━━ DATA IN THIS EXERCISE

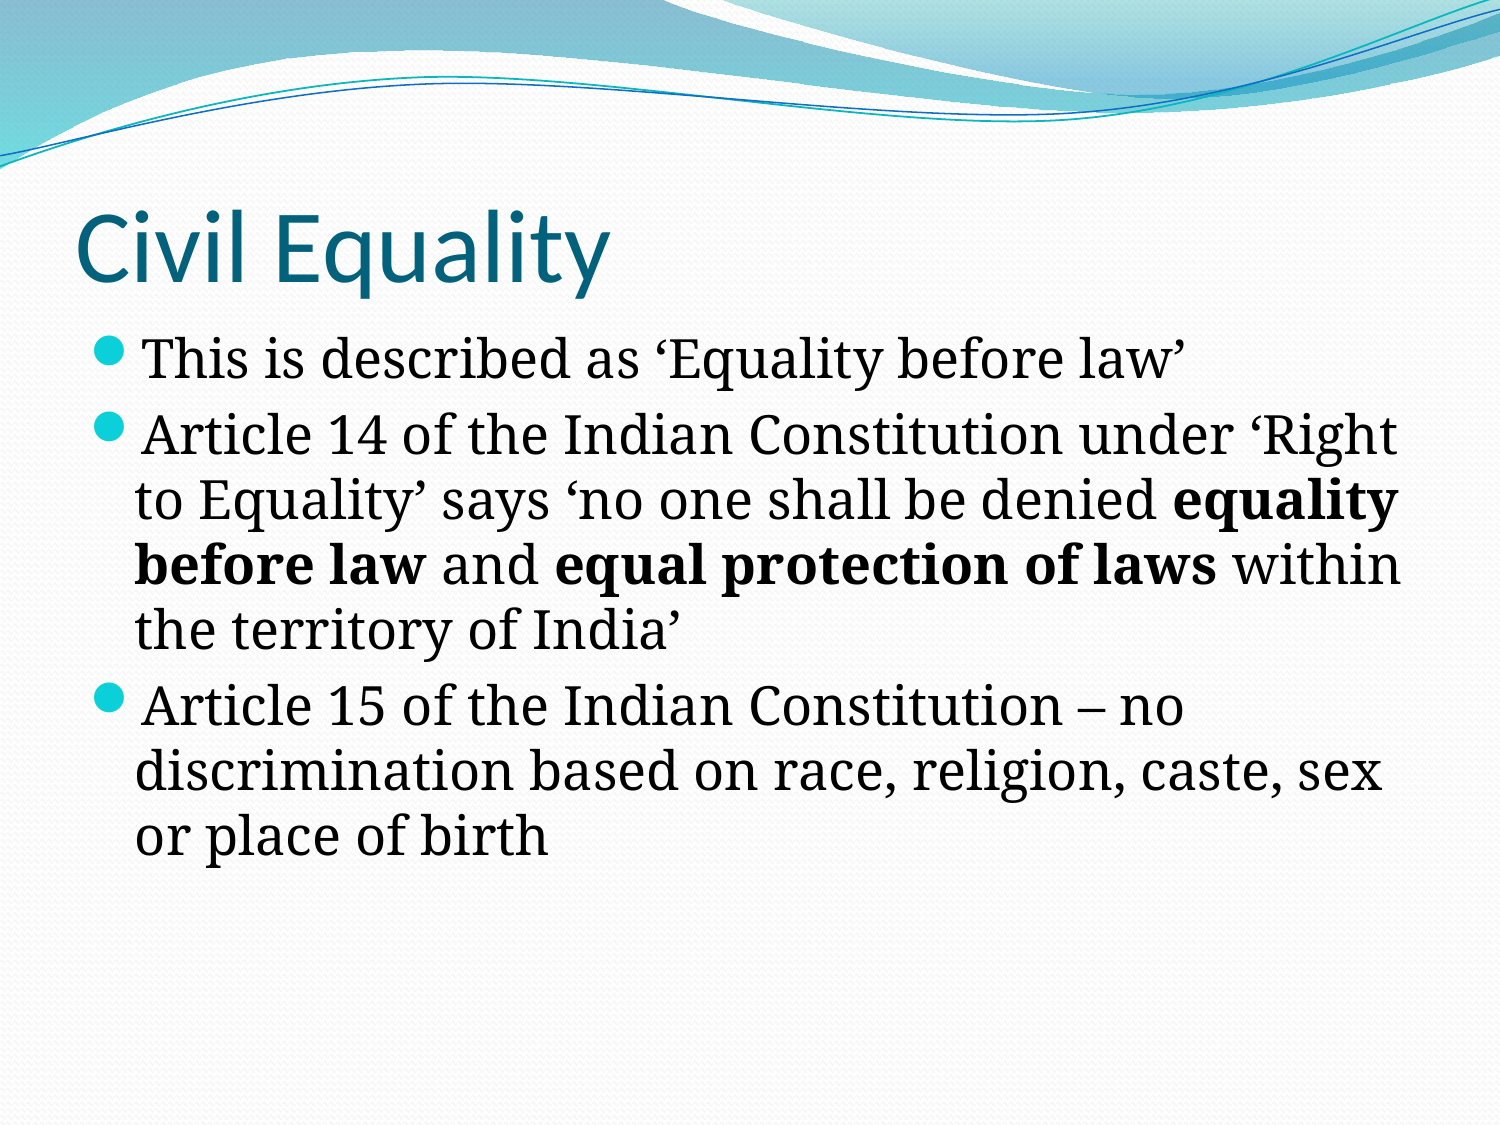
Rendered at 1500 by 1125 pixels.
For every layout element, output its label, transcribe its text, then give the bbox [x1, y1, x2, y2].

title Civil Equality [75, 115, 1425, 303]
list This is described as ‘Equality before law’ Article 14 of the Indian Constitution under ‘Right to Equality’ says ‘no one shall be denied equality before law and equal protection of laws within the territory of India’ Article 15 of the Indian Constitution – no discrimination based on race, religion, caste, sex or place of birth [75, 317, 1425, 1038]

━━━━
━━ DATA IN THIS EXERCISE

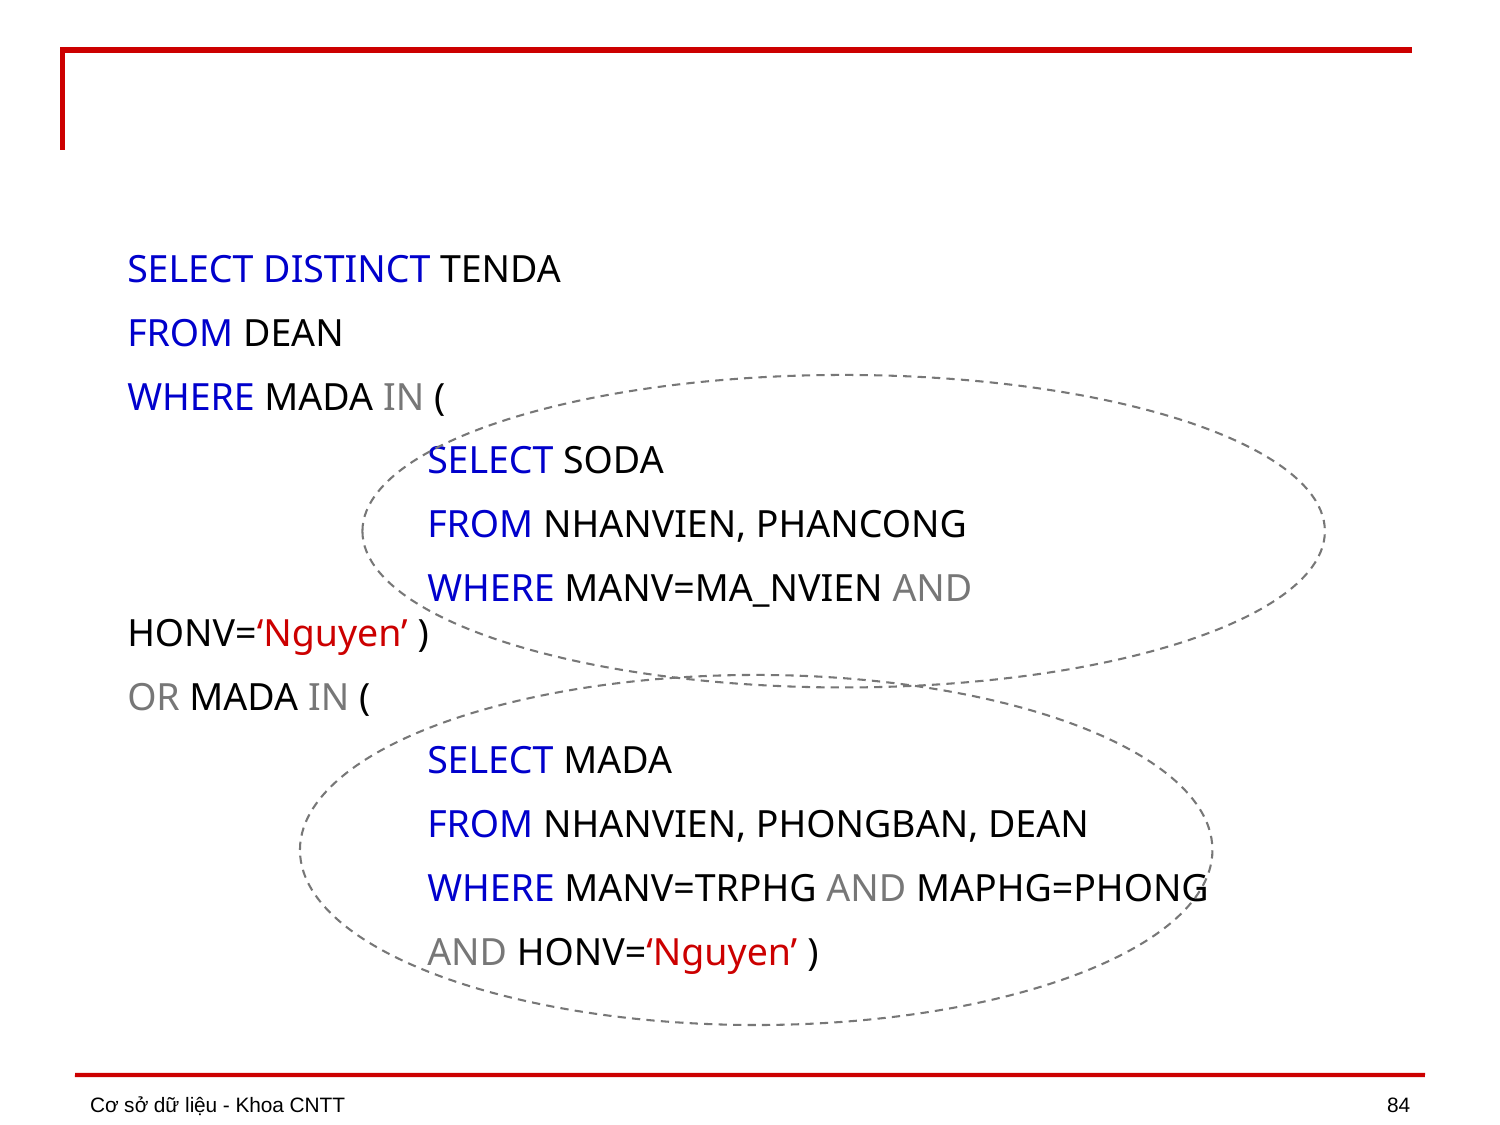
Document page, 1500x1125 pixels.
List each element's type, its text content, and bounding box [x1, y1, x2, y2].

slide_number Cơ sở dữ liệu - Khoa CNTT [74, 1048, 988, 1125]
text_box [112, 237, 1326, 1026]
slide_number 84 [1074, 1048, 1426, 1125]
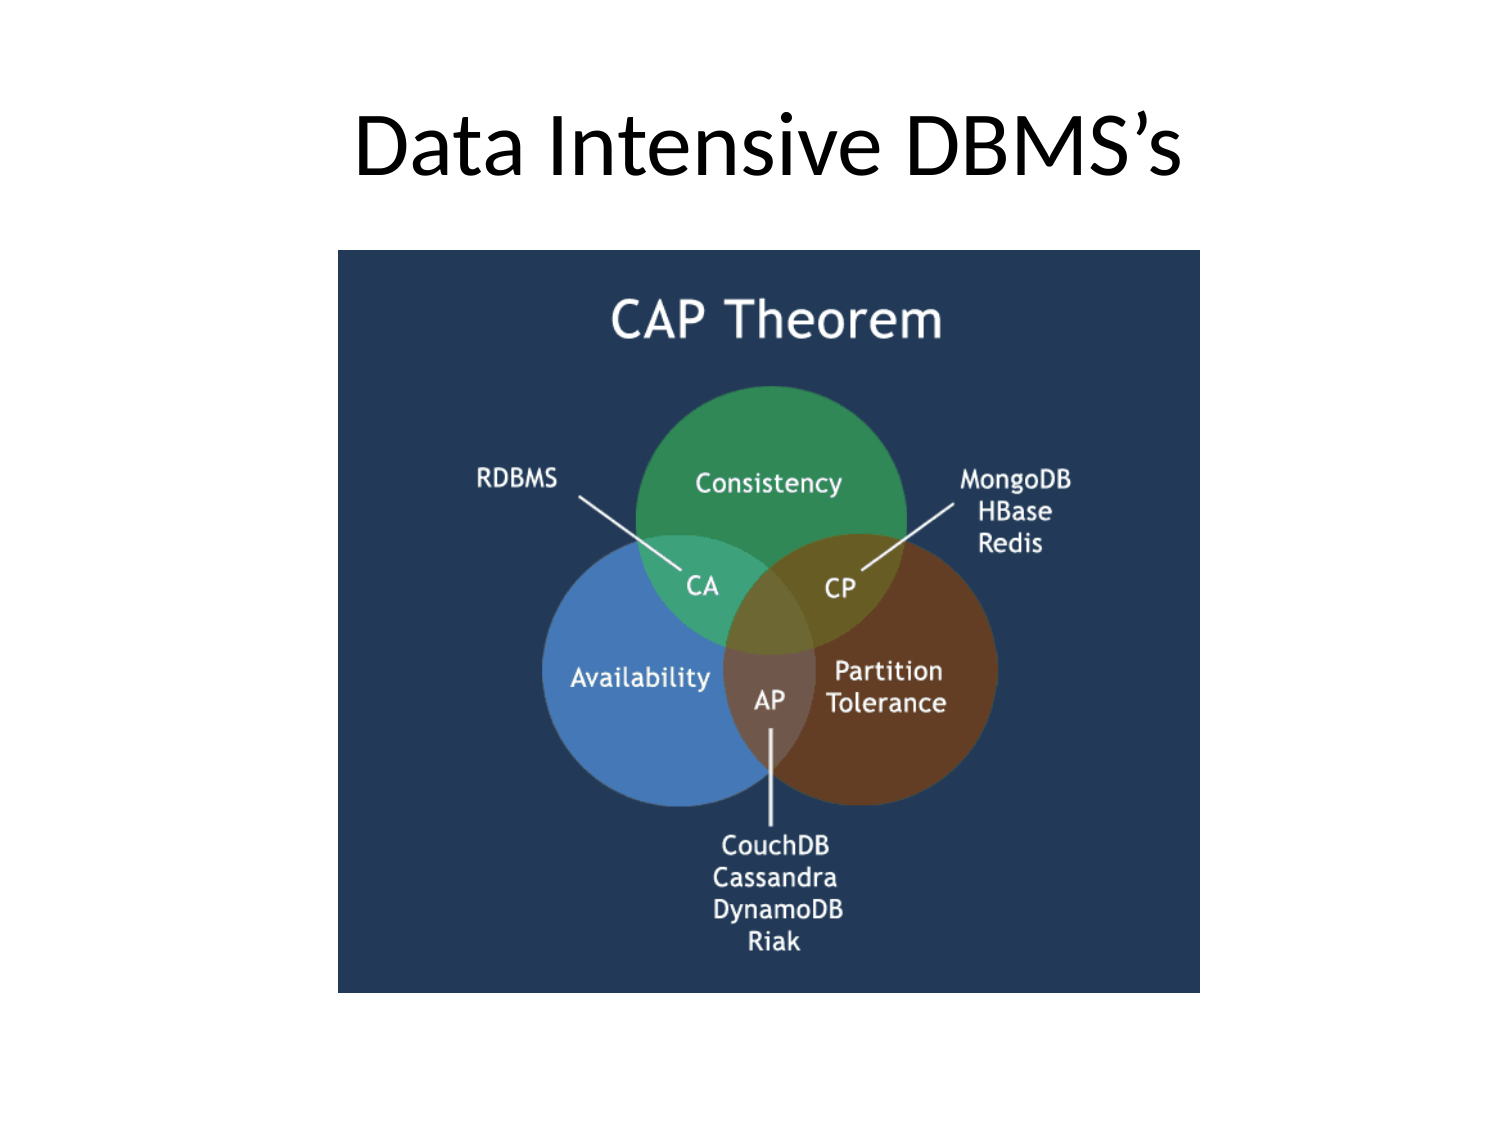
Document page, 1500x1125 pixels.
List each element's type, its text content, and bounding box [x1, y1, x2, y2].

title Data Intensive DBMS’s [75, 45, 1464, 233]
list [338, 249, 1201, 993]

━━━━
━━ DATA IN THIS EXERCISE

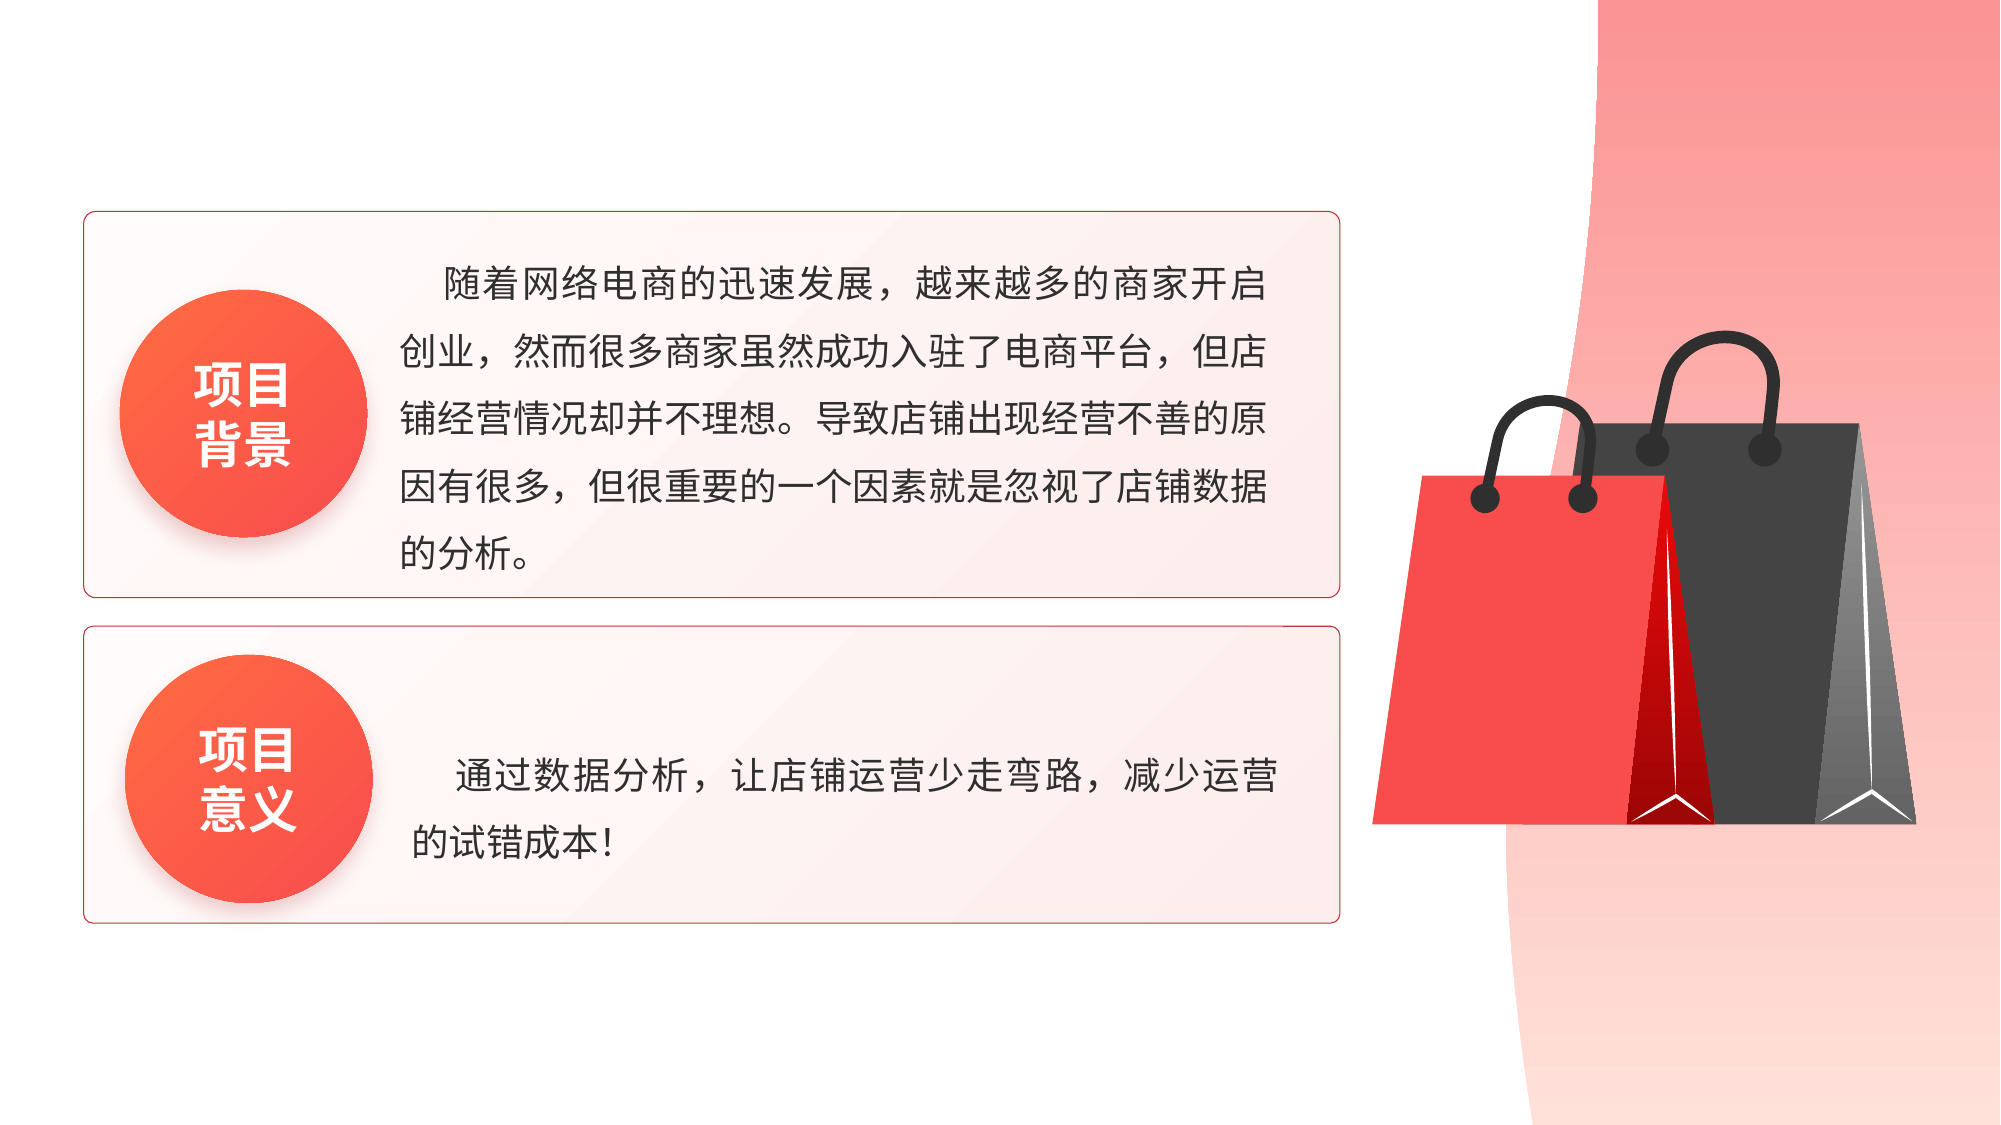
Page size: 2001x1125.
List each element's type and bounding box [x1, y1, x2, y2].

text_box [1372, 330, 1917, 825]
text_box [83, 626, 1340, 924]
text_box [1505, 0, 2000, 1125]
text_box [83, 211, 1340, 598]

━━━━

▶ **TASK PROMPT**:
With the pictures removed from your copy, retype the lines above from the one that contains "text_box [112, 237, 1326, 1026]" through the one that contains "list [338, 249, 1201, 993]", exactly.

▶ **EXERCISE OUTPUT**:
text_box [112, 237, 1326, 1026]
slide_number 84 [1074, 1048, 1426, 1125]
Document page, 1500x1125 pixels.
List each element's type, its text content, and bounding box [x1, y1, x2, y2].

title Data Intensive DBMS’s [75, 45, 1464, 233]
list [338, 249, 1201, 993]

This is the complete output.